I've had several bitter personal experiences; however, there are many people interested in knowing my culture. This could lead to people wanting to know me for the mere fact of gratifying their interest in my culture, but not knowing me for the real person I am. However, I've made a relatively large number of friends in about a year and half and it's been a pleasure getting to know them.
I've also been doing a lot of cultural work, trying to make a good impression and reflect the rich culture from which I come. For example, I gave a presentation about Yemen at the International Rotary Club in Radford. I also was featured in the RU College of Graduate and Extended Education newsletter. Additionally, I've been participating in local biblical studies, where I have the opportunity to speak about Islam and misconceived Islamic teachings.

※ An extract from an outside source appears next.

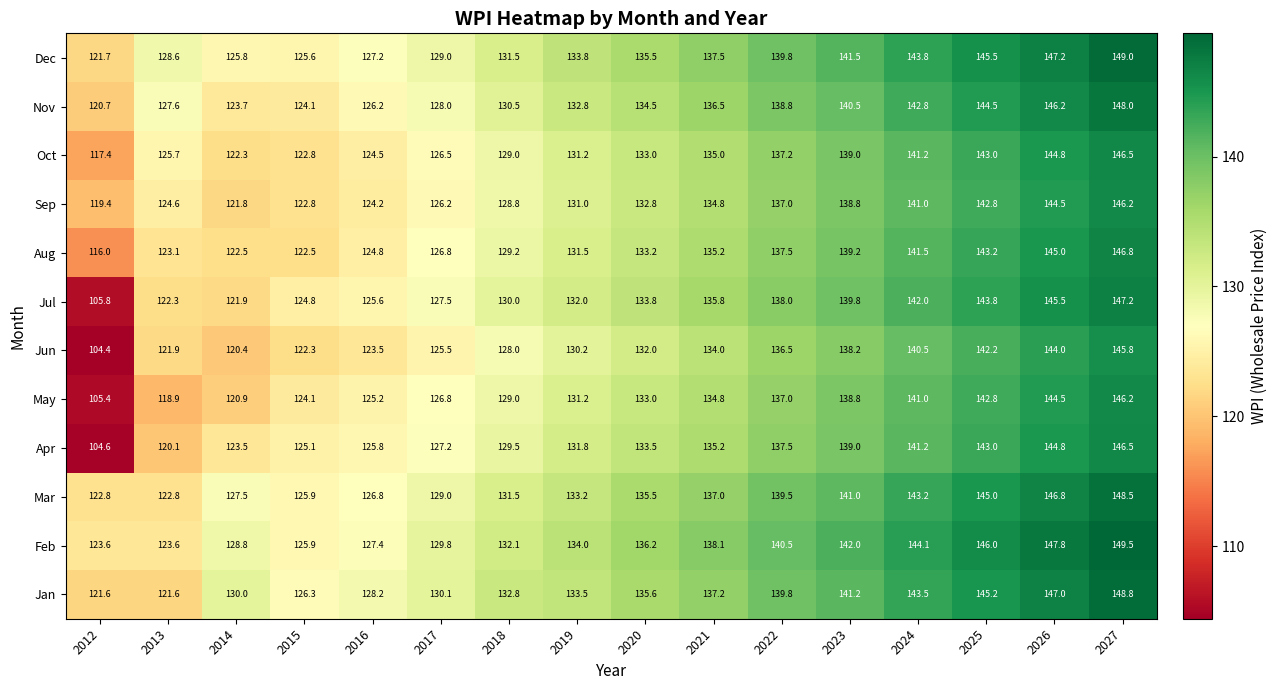

Rank the series at 2016 from highest to lowest value.

Jan, Feb, Dec, Mar, Nov, Apr, Jul, May, Aug, Oct, Sep, Jun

I also have written three short stories about my experiences, highlighting Yemeni culture and lifestyle. These stories were for workshops in two of my creative writing classes. I feel so honored and privileged to be able to represent my culture and present the brighter side of Islamic and Arab identity and reality. It's really a great chance to bring our Arab culture together with American culture.
I want to let everybody who is dreaming about traveling know that the sweet dreams they have now won't come true easily. I know many who think that the minute they make it to another country, they'll be able to fulfill all their dreams and live with flying colors. This is absolutely bogus, as it requires a lot of hard work and solid determination. Nothing comes so easily that one just sits there waiting for it to happen.

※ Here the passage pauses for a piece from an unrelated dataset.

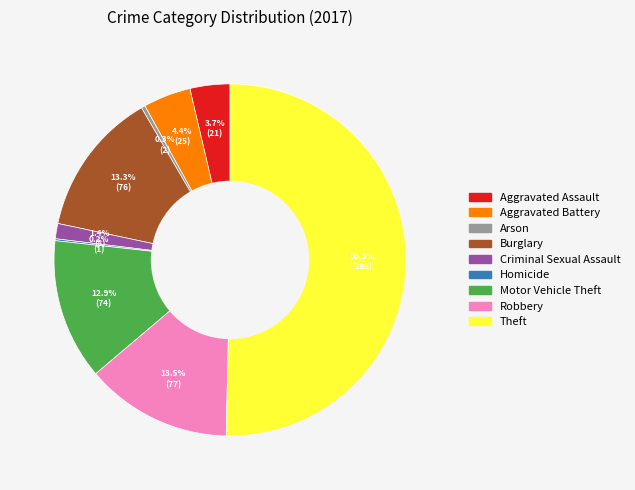

Between Robbery and Motor Vehicle Theft, which is larger?

Robbery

I've spent long, sleepless nights working hard to earn success that will take me to the next level. It takes a lot of heart, hard work and determination to succeed, but one can go get it and earn it. I feel I still have a very long path to walk. It's not always going to be another 'rags-to-riches' story, but one must give it his best shot.
The Fulbright Scholarship has been an awesome opportunity for me and it's really made me a better person. I feel so privileged to be a Fulbright and I'm determined to use everything I learn to improve my country. I want to be able to make changes, even if it's only in a person's life.
I feel so grateful to AMIDEAST and the Fulbright program for giving me this golden opportunity, but before that, I feel immensely indebted to my family for everything they've done for me and for making me the person I am. I don't know how to say it, but I want to thank the man who shaped the way I think and had the greatest influence in my life – my father. He passed away two months after I got to the U.S., but I wish he could've lived longer to see me as the man I am now.
Lastly, I hope this brief account of my story has been useful and helpful. I want every reader to know that this experience is a lifetime opportunity, contributing greatly to me in all aspects of my life. It's helped me discover things about myself I never knew existed. It also has made me appreciate my country, family and friends, as it really brought out the real Yemeni buried within me and I can say I'm more patriotic than ever.
I strongly urge everyone to go out and try to live this experience. However, bear in mind that you need to come back and use everything you learn to build your own home – Yemen – which has sheltered and brought us up.
I've always felt so enthused to be part of the Fulbright program and to help bridge gaps between our culture and American culture. In the end, I feel blessed to share my story with such respected readers. Thanks to The Yemen Times for allowing me this great opportunity.